I have recently been alerted to what many people term “peak oil.” I don’t know how to characterize my feelings regarding this subject. Obsession might be a good term. I feel that I need to prepare. What do you think? Is “peak oil” another Y2K?
Who cares if it’s another Y2K? Prepare away, my friend. You have nothing to lose and everything to gain.
Peak oil is a concept originally developed by a geophysicist, Dr. M. King Hubbert, which is why it is sometimes called Hubbert’s Peak. Hubbert geophysicked his way through oodles of data and concluded that oil production would follow a bell-shaped curve. The peak of the curve would represent the highest production, and the curve’s downslope would represent the increasing difficulty of extracting usable oil from the field. On the downslope, oil costs rise, and eventually the difficulty of extraction is not worth the financial returns — id est, we basically run out of oil.
Those of you who are not yet obsessed can get more information about the current debate on peak oil from — well, why not start in our very own Gristmill? The debate there consists of all manner of claims, like “Hubbert was right about oil reserves in the U.S., so that proves a global peak exists!”; “Hubbert didn’t account for technological advances!”; “We have already started down the global curve, so get ready for global markets to collapse!”; “We’re not going to run out of oil, I’ve discovered reserves in my armpit!” and so on, with a few useful resources thrown in for good measure. You might also read Grist’s interview with peak-oil author Matthew Simmons, a former Bush-Cheney energy-policy adviser who is quite sold on the notion, and read up on biofuels in Grist’s special series that starts today.
I think to have a worthy, scientist-type opinion about peak oil, one needs to do quite a bit of reading about global oil supply, global oil politics, geophysics, and the like. I just can’t summon the passion you feel and do all that reading, because my obsession cancels out your obsession. My obsession, of course, is global climate change.

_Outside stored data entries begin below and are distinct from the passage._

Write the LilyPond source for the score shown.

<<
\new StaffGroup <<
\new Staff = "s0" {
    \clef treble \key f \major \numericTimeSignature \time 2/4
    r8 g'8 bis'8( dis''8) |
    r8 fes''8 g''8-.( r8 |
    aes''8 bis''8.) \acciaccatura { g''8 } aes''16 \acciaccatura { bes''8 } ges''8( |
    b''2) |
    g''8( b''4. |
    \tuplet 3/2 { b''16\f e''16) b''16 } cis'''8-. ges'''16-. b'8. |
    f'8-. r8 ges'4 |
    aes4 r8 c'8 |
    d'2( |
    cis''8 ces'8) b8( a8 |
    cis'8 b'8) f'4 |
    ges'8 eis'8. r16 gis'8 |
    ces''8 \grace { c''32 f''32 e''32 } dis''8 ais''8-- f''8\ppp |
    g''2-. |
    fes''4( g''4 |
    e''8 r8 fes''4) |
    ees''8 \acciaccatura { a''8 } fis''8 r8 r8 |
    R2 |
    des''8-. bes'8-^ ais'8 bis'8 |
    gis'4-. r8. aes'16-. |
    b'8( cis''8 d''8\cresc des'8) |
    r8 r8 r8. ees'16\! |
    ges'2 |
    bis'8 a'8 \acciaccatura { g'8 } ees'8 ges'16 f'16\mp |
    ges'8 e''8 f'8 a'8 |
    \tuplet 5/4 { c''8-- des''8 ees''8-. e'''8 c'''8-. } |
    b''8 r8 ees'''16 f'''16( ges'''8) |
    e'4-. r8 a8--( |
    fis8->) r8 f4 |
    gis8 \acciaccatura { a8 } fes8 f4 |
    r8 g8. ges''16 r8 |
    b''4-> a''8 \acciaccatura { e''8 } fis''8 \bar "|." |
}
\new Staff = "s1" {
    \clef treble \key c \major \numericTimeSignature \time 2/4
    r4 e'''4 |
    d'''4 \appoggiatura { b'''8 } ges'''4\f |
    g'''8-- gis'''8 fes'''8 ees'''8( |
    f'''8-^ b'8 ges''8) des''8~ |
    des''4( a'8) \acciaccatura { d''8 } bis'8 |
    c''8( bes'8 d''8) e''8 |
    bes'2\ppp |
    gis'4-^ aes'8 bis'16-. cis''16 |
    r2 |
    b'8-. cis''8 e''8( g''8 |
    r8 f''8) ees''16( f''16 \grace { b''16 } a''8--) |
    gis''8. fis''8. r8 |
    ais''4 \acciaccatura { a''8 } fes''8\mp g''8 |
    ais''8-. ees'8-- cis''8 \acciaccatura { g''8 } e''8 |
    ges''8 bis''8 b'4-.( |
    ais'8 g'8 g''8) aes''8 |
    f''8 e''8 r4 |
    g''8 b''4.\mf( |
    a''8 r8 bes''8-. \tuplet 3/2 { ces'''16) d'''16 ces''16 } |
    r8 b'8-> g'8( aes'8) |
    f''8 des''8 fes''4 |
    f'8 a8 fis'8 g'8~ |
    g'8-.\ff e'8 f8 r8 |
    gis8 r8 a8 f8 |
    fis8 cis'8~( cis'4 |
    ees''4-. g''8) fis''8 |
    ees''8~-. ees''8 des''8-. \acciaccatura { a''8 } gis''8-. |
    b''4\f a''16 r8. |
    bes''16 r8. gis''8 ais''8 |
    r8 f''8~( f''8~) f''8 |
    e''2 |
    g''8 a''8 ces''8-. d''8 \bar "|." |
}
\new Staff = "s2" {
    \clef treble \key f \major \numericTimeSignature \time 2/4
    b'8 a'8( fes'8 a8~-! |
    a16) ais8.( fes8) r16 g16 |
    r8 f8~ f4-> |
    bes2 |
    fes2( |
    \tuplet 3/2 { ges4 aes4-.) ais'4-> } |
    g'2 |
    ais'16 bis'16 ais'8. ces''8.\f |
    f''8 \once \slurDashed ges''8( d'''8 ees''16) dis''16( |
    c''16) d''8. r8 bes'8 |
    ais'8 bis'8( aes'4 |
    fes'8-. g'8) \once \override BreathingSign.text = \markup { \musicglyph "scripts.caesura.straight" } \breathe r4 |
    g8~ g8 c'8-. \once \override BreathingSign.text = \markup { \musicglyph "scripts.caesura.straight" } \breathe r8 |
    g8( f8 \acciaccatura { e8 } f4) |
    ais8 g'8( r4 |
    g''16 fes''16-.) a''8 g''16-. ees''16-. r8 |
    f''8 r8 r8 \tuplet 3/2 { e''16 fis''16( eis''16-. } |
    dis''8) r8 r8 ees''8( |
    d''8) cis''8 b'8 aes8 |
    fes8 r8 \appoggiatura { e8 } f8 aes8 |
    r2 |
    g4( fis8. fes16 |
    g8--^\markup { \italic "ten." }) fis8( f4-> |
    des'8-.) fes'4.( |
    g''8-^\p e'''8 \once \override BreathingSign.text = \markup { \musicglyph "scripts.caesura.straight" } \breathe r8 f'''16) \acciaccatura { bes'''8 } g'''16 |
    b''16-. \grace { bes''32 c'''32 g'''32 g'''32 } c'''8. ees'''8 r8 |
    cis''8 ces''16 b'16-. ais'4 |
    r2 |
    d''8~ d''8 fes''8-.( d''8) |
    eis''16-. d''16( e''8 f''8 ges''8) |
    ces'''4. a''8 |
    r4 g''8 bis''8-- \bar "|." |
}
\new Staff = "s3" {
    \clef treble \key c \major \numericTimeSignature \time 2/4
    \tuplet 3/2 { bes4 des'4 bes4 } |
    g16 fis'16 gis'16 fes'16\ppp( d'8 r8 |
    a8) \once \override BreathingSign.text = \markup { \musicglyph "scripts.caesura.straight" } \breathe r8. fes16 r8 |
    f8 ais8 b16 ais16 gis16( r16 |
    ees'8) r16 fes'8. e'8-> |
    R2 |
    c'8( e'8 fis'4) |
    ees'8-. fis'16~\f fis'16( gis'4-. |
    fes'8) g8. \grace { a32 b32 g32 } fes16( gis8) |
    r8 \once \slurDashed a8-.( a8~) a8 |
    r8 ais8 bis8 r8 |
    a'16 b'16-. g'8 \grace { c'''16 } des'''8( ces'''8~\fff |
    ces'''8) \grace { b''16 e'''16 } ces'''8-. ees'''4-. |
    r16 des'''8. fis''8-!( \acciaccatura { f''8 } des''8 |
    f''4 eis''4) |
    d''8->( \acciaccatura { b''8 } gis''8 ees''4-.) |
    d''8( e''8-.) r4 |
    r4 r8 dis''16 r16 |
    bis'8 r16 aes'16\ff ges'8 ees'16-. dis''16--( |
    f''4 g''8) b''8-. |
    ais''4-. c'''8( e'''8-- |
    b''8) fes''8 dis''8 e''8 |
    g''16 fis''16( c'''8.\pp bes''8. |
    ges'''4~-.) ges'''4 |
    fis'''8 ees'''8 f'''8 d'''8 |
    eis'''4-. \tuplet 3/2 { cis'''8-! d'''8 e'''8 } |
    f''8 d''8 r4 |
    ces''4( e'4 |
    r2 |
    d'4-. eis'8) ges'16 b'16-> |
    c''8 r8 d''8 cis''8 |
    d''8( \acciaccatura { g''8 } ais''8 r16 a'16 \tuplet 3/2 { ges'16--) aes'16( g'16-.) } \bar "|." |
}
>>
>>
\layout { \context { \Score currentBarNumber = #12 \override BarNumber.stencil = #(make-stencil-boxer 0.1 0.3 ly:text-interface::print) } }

Our obsessions are related. I grant you, the action plans for them might differ a tad. For example, if you are mainly concerned about peak oil, switching to coal power is a choice you could make. You also might be more concerned about your oil-related market investments. If you are expecting petroleum to skyrocket in price sooner than your climate will irrevocably morph, your survivalist blueprints will reflect that bias.
But I’d like to argue that you should go ahead and prepare for peak oil’s imminence, in whatever ways you can. I’ll just have to imagine what you already have in mind, but let’s say it includes de-emphasizing your car; reworking your home heating, cooling, kitchen, and electrical systems; divesting of oil-related stocks; getting your home garden up to speed; building up food networks in your local community — things like that. None of these actions would harm you in any way should oil not skyrocket in price, and, save for using coal, all would certainly benefit the global climate.
If your obsession were slightly different — let’s say you thought cats were the answer to our fuel problems — I would do more thorough research for you and dissuade you. But this obsession seems a good one — so go for it, spread the word, and we’ll all be happy to come to you when you turn out to be right and ready.